June 2012

One more letter. DC for Democracy sent a letter to all the Council members Monday in advance of their vote on the FY2013 budget Tuesday reiterating our position since the Council restored some of the cuts in the Mayor’s proposal. We gave our proposals for restoring further funding in FY2013 and reminded them about the tax bracket proposals DC4D offered last year. Having heard nothing but silence so far from the Tax Reform Commission that was set up (more than a year ago now?), it seemed like a good time to remind the Council why DC4D believes so strongly in the need to move DC toward a progressive tax system.

See the link to the text of the letter below.
FY2013 Letter to DC Council

[The following letter was submitted to the Current Newspapers by David Power of DC for Democracy’s Budget Committee.

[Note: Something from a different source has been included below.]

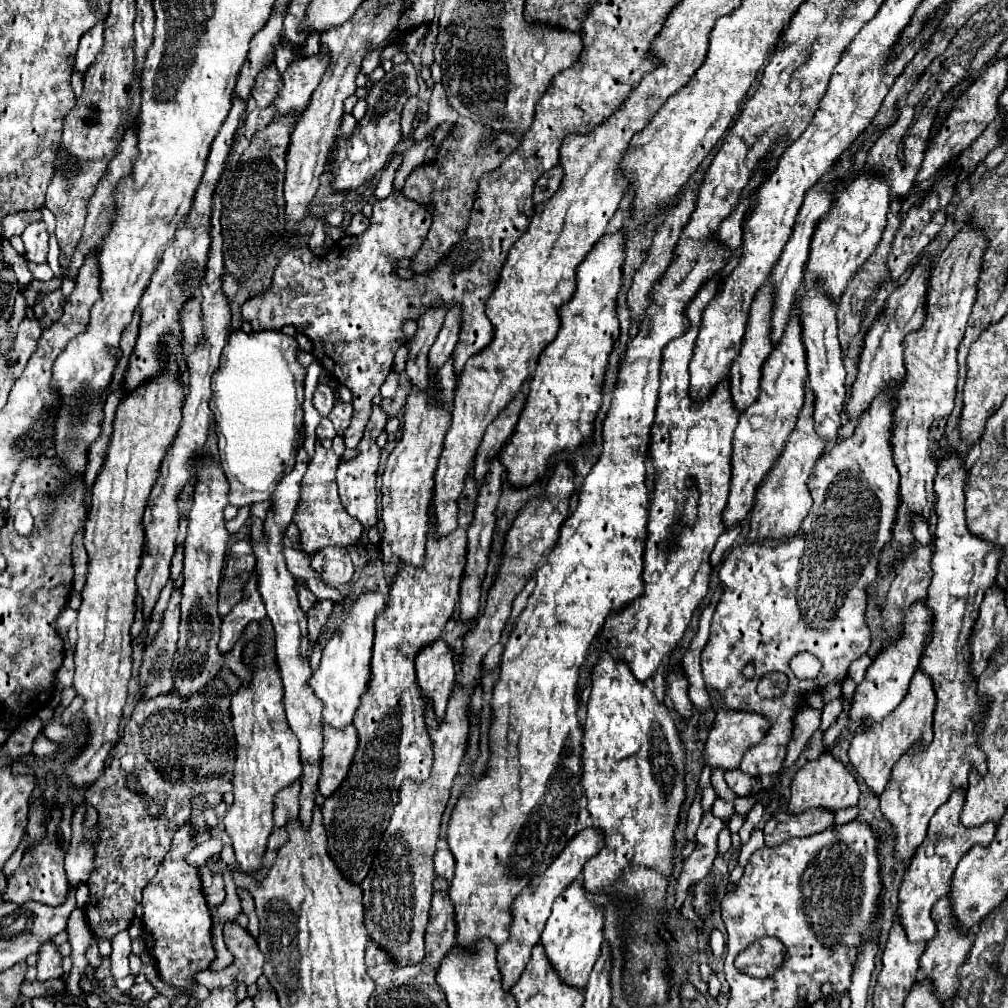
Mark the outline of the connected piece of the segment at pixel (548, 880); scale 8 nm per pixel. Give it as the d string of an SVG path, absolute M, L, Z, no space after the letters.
M586 828L582 832L578 832L568 844L566 850L562 850L562 854L552 862L552 866L540 874L538 878L534 878L530 882L530 886L526 886L526 890L522 890L522 894L518 894L518 898L514 898L514 906L512 906L512 928L510 928L510 938L506 944L498 946L498 966L500 966L500 974L502 974L502 988L508 992L514 982L520 978L526 962L530 960L530 952L534 948L534 944L540 940L540 934L544 930L546 918L550 916L552 904L554 900L576 880L582 876L582 868L584 864L594 858L594 854L598 854L598 850L602 848L602 834L598 834L596 828Z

The Current often publishes groundless suggestions that D.C. should not raise more income tax revenue or that raising tax rates on the wealthy would reduce revenues. Recently, The Current claimed that retirees have an “incentive” to change their legal residence to avoid taxation, based solely on an anecdote from an anonymous retiree [“Top officials talk retiree taxes, possible incentives for Georgetown store,” May 30].

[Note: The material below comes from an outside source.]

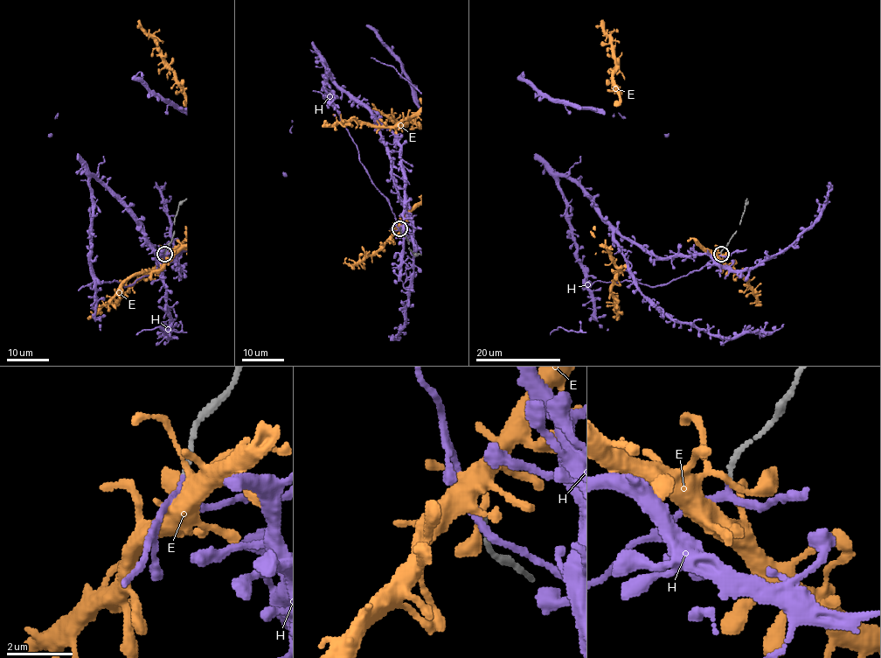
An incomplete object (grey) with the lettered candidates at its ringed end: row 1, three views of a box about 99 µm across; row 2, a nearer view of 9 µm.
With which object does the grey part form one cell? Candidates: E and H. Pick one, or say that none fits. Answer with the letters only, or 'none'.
H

The Current argues that raising income taxes on the wealthy or taxing retirement income would either harm D.C.’s economy or cause residents to migrate away from D.C. Both are myths.

The Institute on Taxation and Economic Policy rightly calls the myths fomented by The Current, D.C.’s business community and members of the D.C. Council (such as Jack Evans) “junk economics.” The institute concluded, “There is no reason for states to expect that reducing or repealing their income taxes will improve the performance of their economies.” It showed that from 2001 to 2010, six of nine “high rate” states had growth in real per capita gross state product that far exceeded the average of all states. Maryland was a leading example, with real per capita gross state product growth of 12.6 percent.

Your readers probably do not know that D.C.’s rate of real per capita gross domestic product growth over a very similar period (2000 to 2010) was more than 25 percent, double the growth rate of Maryland, and fourth highest in the nation over that period.

The Political Economy Research Institute at the University of Massachusetts recently published an extensive survey of economic literature concluding, based on years of empirical research published in peer-reviewed journals, that if taxes are raised, “The rich will not go on strike. They will not cease working, stop investing, or even move … .” The Center on Budget and Policy Priorities reported that experts have found that raising taxes on high-income households does not harm economic growth.

Thus, the D.C. Council and the mayor have no excuses for pretending to “fund” chronic safety net needs by eliminating vacancies, or selling city-owned buildings, or vastly expanding speed-enforcement cameras, or extending bar hours, or undertaking any other short-term, unsustainable gimmicks. There is no excuse for cutting investment in affordable housing, or cutting employment training for needy families, or cutting homeless shelters or cutting services for homeless families.

D.C. must raise more revenues from the wealthy so it can increase its employment rolls, inject more money into the local economy, fund economic security programs, fund long-term growth of affordable housing, and put D.C. residents to work immediately to rebuild D.C.’s infrastructure.

Please stop using junk economics in your newspapers.

David F. Power
Forest Hills

[The following letter was published in the Current Newspapers on May 30, 2012 by Kesh Ladduwahetty, Chair of DC for Democracy’s Budget Committee.]

Mayor Vincent Gray and the D.C. Council have proudly proclaimed that there are “no new taxes or fees” in the fiscal year 2013 budget. So how is it that the council voted May 15 to raise about $67 million in new revenue with hardly a murmur of protest from the public? Perhaps it is because the public does not know.

While there has been much discussion in the media about the expanded hours for selling alcohol, the bulk of the new revenue will be raised through other means, including a clever accounting trick that will raise $12 million from practically all D.C. taxpayers. Specifically, the city has cut back a planned adjustment of the standard deduction and personal exemption for income taxes, as well as the homestead deduction for property taxes; in essence, the new figures will account for two years of inflation, rather than six — and the D.C. government will end up with an extra $12 million.

The D.C. Council has apparently relied on this underhanded method of raising income and property taxes for decades. For upper-income D.C. families, this increase is negligible; for lower-income families, which include 140,000 residents on food stamps, the increase is painful.

Fairness dictates that as income increases, the burden of taxation should increase. This is the principle behind progressive taxation. The 2013 budget continues decades of regressive tax policies that unfairly burden low- and middle-income taxpayers, while failing to ask the richest among us to pay their fair share.

According to a 2010 report prepared by the Office of the Chief Financial Officer, the overall local tax burden on a typical D.C. household earning $150,000 (including D.C. income, sales, property and automobile taxes) is 8.9 percent of income, compared to 10.4 percent for a low-income household earning $25,000.

The council’s revenue measures for 2013 further increase the unfair tax burden on low-income families. Meanwhile, the council would not even debate the option of raising revenues from the richest 5 percent of D.C. taxpayers earning $200,000 or more, whose annual taxable income of $9.2 billion is about the same as that of the poorest 83 percent.

If the public knew of this outrageous unfairness in our 2013 budget, I cannot imagine they would let the council get away with it.